# About this exercise
Output only the lines below that start at the line containing "Document page, 1275x1650 pixels." and end at the line containing "For every layout", with both ends kept.

# Material supplied
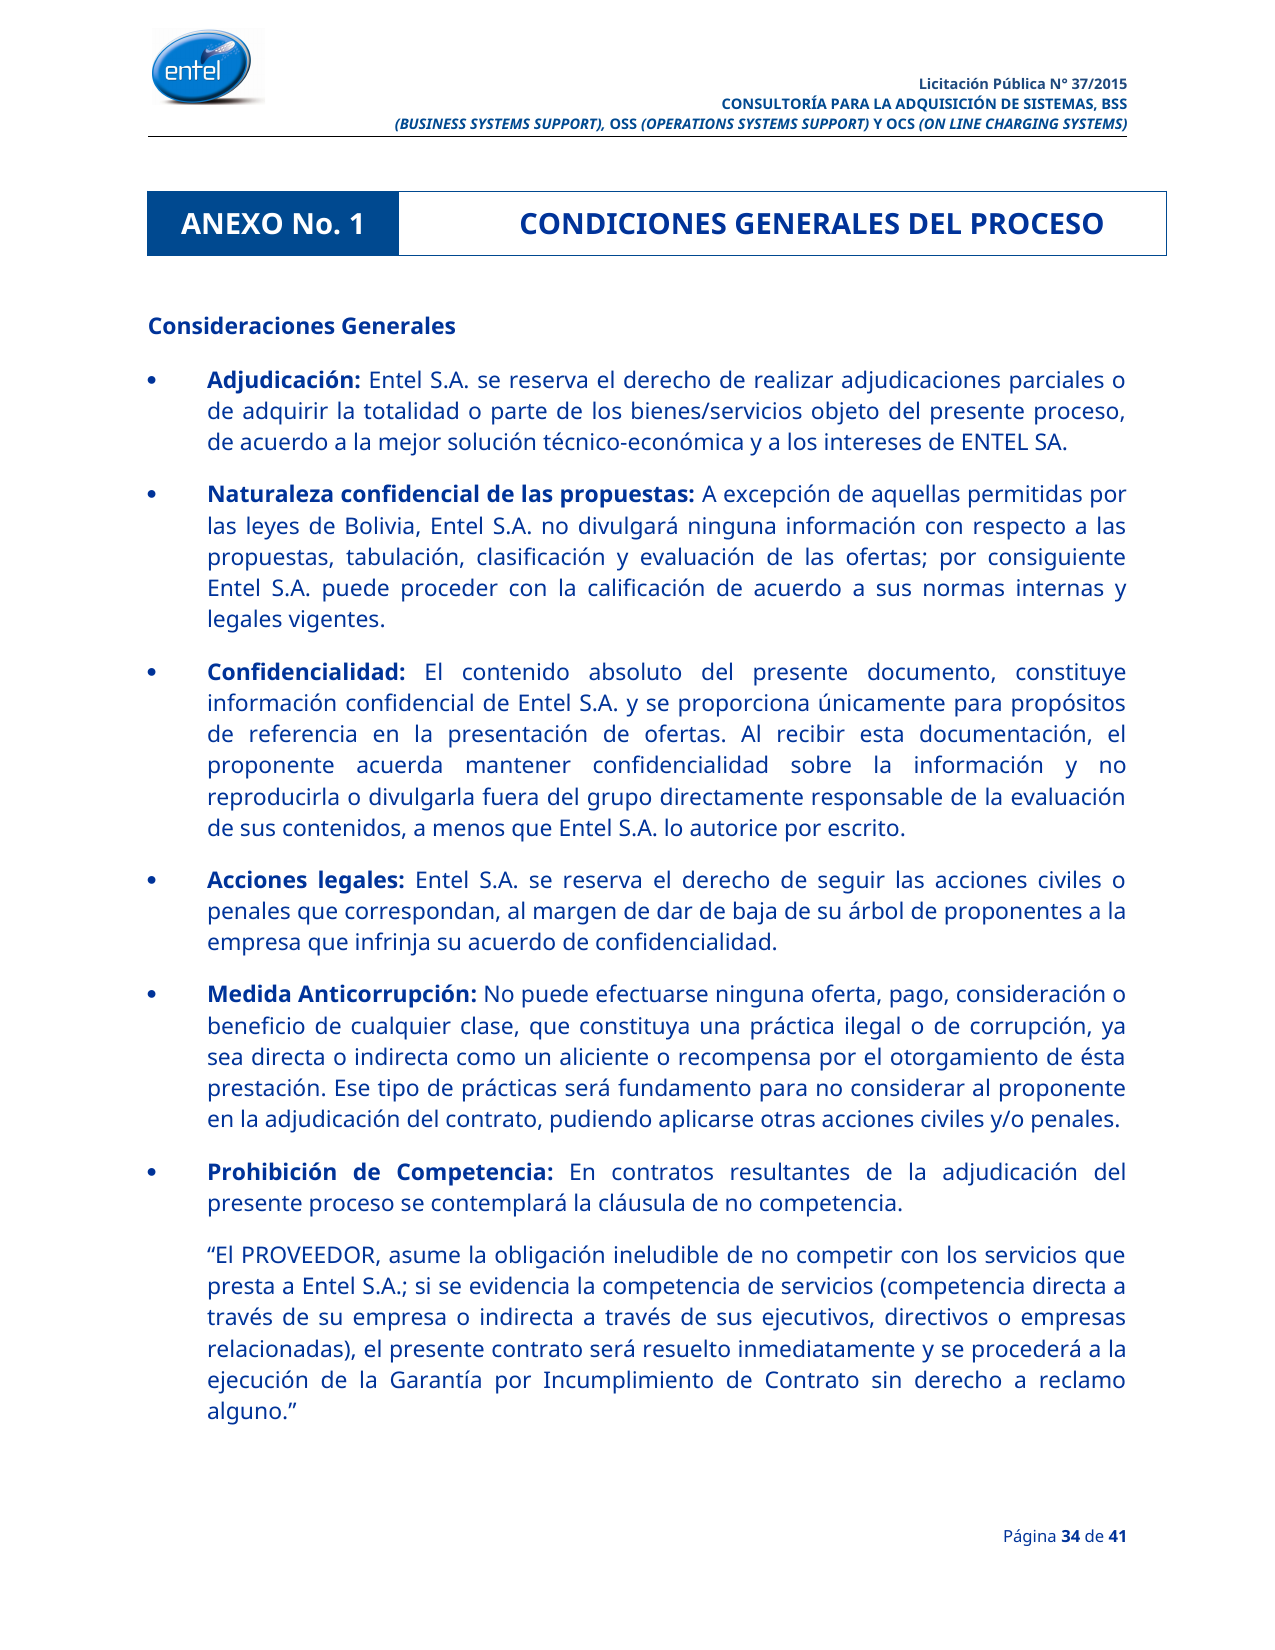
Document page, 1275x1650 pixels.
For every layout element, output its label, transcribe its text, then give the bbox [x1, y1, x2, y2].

--

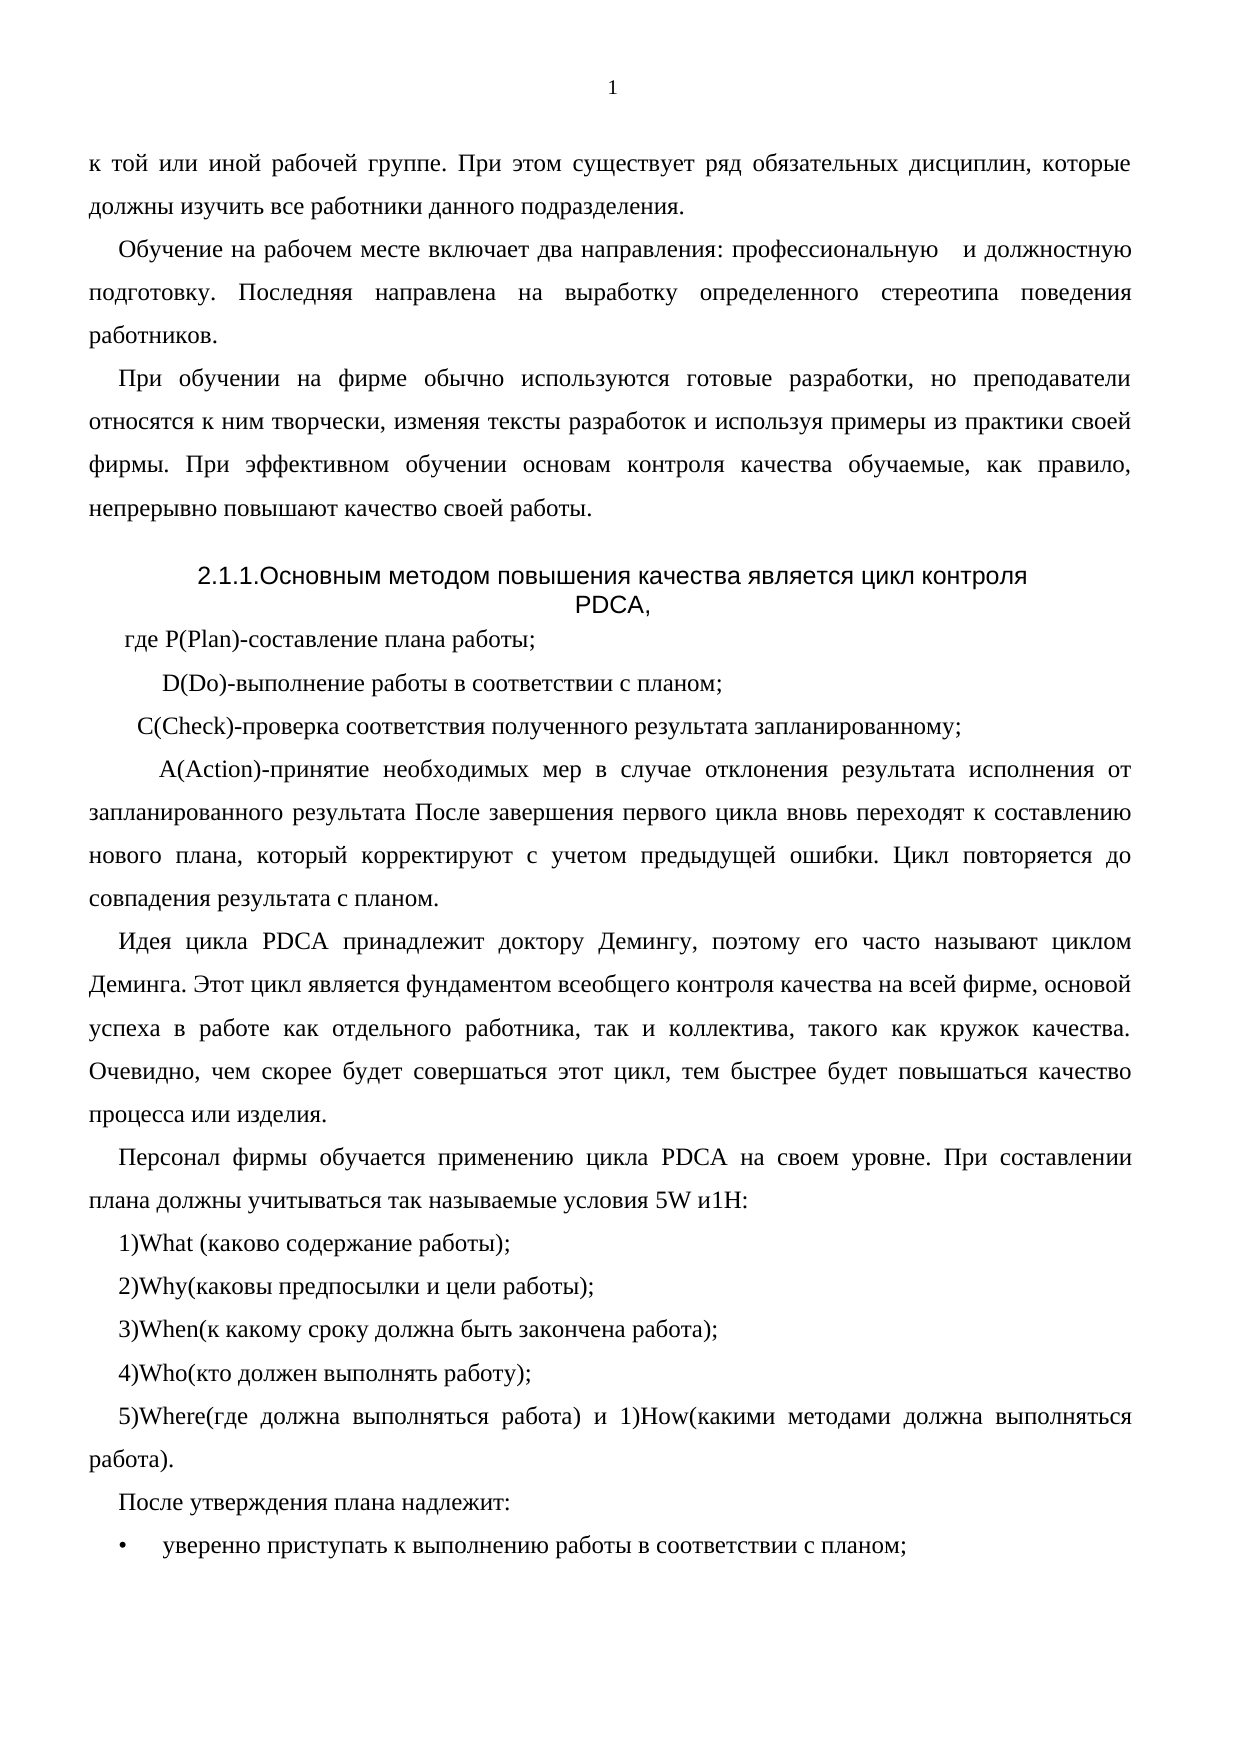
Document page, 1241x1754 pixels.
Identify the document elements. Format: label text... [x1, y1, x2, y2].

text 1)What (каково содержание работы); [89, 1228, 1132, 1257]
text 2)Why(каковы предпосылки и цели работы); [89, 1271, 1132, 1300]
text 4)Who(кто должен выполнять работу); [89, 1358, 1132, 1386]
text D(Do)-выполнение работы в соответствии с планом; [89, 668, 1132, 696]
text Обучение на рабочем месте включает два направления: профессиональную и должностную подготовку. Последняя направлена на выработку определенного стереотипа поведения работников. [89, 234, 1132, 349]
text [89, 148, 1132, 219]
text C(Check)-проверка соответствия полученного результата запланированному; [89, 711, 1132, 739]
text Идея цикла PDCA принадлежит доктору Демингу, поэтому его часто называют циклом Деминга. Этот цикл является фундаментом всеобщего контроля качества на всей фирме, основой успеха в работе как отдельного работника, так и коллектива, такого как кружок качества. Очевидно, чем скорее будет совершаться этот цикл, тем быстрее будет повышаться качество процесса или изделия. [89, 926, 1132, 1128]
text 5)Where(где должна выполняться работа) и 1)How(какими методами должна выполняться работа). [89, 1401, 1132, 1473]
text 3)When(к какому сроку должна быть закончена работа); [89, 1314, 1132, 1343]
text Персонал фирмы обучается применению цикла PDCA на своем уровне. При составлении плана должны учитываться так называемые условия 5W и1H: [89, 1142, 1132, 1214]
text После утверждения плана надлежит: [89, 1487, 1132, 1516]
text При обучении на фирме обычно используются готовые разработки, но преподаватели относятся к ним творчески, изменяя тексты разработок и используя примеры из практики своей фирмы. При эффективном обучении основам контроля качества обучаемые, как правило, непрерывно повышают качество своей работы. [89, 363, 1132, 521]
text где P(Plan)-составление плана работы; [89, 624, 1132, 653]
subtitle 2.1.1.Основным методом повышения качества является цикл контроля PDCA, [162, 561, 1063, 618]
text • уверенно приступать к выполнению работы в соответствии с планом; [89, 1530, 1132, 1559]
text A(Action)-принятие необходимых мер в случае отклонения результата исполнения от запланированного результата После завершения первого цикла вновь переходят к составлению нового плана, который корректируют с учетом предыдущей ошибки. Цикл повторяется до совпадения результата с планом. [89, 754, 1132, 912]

# Answer section
Document page, 1275x1650 pixels.
For every layout element, output its label, transcribe its text, then give the bbox [x1, y1, x2, y2].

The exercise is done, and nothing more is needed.